Sheridan has explored alternate reality games and AI art, going viral in May 2022 with an AI-generated art piece. In 2023, he circulated images of a supposed satanic fashion show, which sparked a flurry of social media posts from people who thought it was a genuine New York Fashion Week event. The images were 100 percent computer generated with AI and Photoshop, through a chain of all-digital processes summarized under the term "syntography".

Sheridan has also been long known for his work shooting, directing, and editing for other artists and musicians. Recently, in 2015, Sheridan shot, directed, and edited a video for the band The Black Queen called "Ice To Never". He has also worked with David Fincher on the soundtrack for the Girl with the Dragon Tattoo, and Maynard James Keenan, creating visuals and ambience for Puscifer's 2015-2017 shows.
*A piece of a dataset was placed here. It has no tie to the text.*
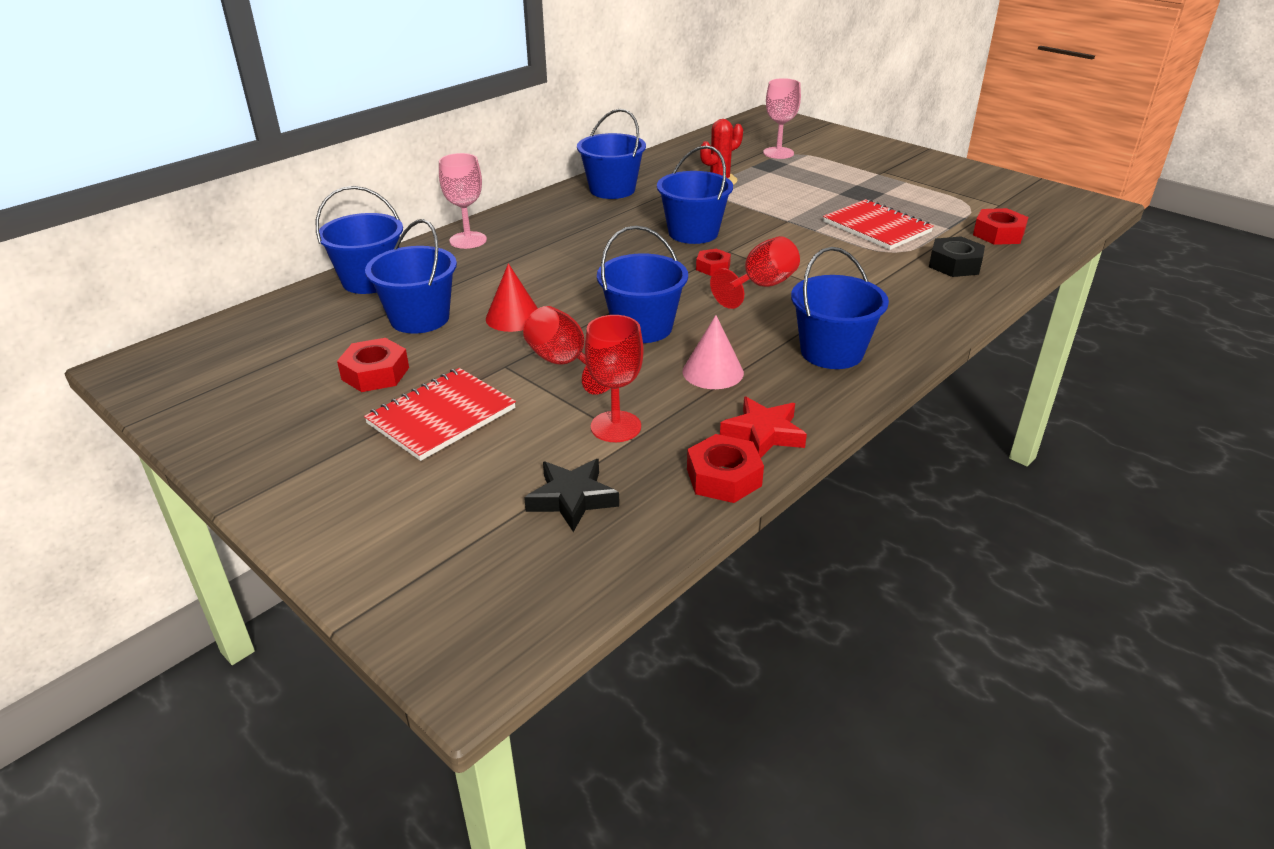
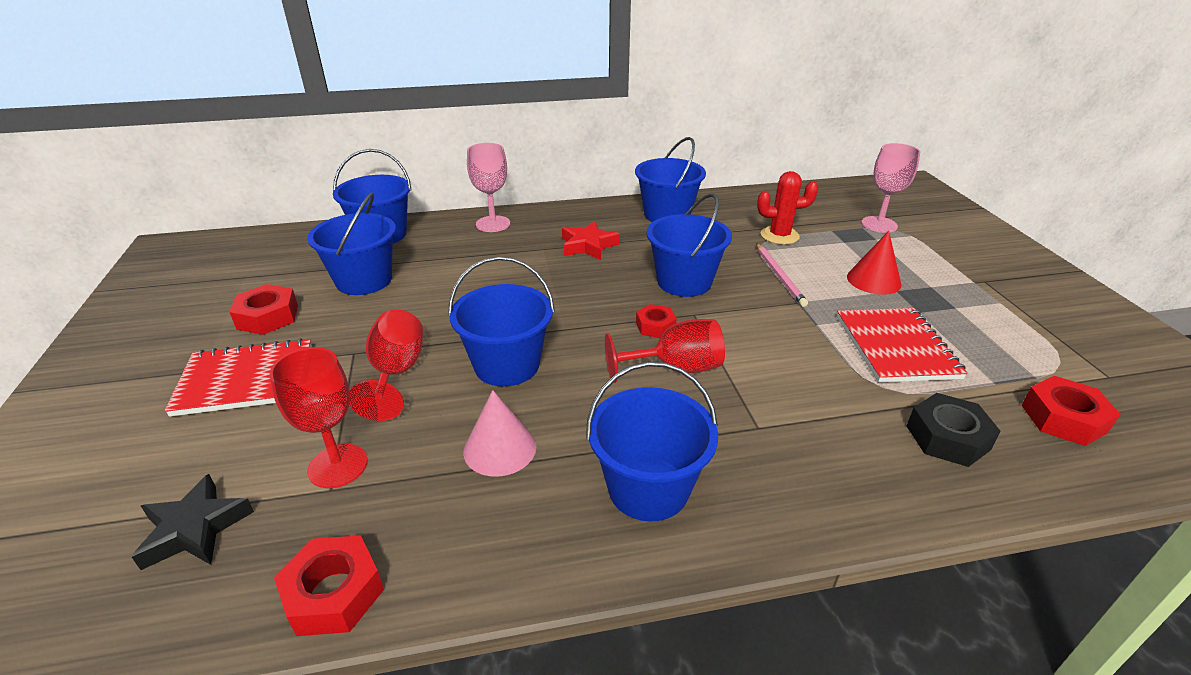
camera: 35 degrees right, 0 degrees up
(513, 317) = (425, 308): red cone -> red cone (873, 280)
(754, 208) = (779, 276): none -> pink pencil
(763, 433) = (443, 558): red star -> red star (588, 245)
=== Live stage visuals ===
In 2024, Sheridan worked with Pearl Jam to create the live stage visuals for their 2024/2025 Dark Matter tour. He set up a lab, to capture chemical reactions and light interactions at 1,000 frames per second using a macro lens. This marked the band's first use of such video visuals on tour, with Sheridan's work also appearing in their "Wreckage" live music video.

==Recognition==
In December 2008, in recognition for his work in art direction on the Ghosts I–IV box set, Sheridan was nominated for a Grammy award for "Best Box Set or Limited Edition Package" and in 2013 for The Girl with the Dragon Tattoo.